Cuando escucho la expresión «inmunidad de rebaño», me imagino a mí mismo en la periferia de ese rebaño, nunca en su centro. Sería, en fin, de las primeras ovejas a las que se comería el lobo o de los primeros corderos a los que atacaría el virus. Pese a ello, continúo imaginariamente en la periferia. Se lo digo a mi psicoanalista por videollamada (este año no descansa en agosto porque la gente está muy mal), y observo que no me atiende desde su consulta de siempre, sino desde lo que parece la habitación de un hotel.
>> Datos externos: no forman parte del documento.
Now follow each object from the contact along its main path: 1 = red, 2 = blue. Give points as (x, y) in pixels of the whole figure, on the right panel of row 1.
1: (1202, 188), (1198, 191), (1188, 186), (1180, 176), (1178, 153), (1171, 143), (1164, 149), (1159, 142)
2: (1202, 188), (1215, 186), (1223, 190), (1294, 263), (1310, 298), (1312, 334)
Tal y como ya había calculado, ella me responde preguntándome por qué creo que me gusta más la periferia.
-No estoy seguro de que me guste -digo-, es a lo que estoy acostumbrado.
-Póngame un ejemplo -dice ella.
-Viví durante mi infancia en el extrarradio de Madrid y ahora, de mayor, sigo lejos del centro.
-Del centro del rebaño -aclara ella.
-Los que vivimos en las afueras del rebaño -pienso en voz alta- estamos expuestos al frío y a los lobos. Y al virus.
-Quizá -aventura la terapeuta- le parezca más heroica esa posición que la del que busca la protección del grupo.
-Quizá -concluyo con la impresión de que la estoy aburriendo. Seguro que tiene pacientes de verano con patologías más floridas.
Entonces cambio de tema y le pregunto si se encuentra en un hotel, a lo que estoy seguro de que ella responderá preguntándome por qué pienso eso. En efecto, tras unas décimas de segundo se manifiesta:
- ¿Por qué piensa que estoy en un hotel?
-Por el cuadro del fondo -digo-, que es una marina horrorosa-. Y enseguida añado: -Un hotel de cuatro estrellas venido a menos.
- ¿Le suena de algo la expresión «venido a menos»? -pregunta.
-Claro que me suena -respondo-. Cuando era niño, había en España, como ahora, muchas familias de clase media venidas a menos, la mía entre ellas. Todas vivíamos en la periferia, alejadas de la protección que proporciona la Gran Vía.
-Pues ahí lo tiene -remata ella.
- ¿Qué tengo?
-Una asociación con la que entretenerse.
Y finge que se corta la videollamada.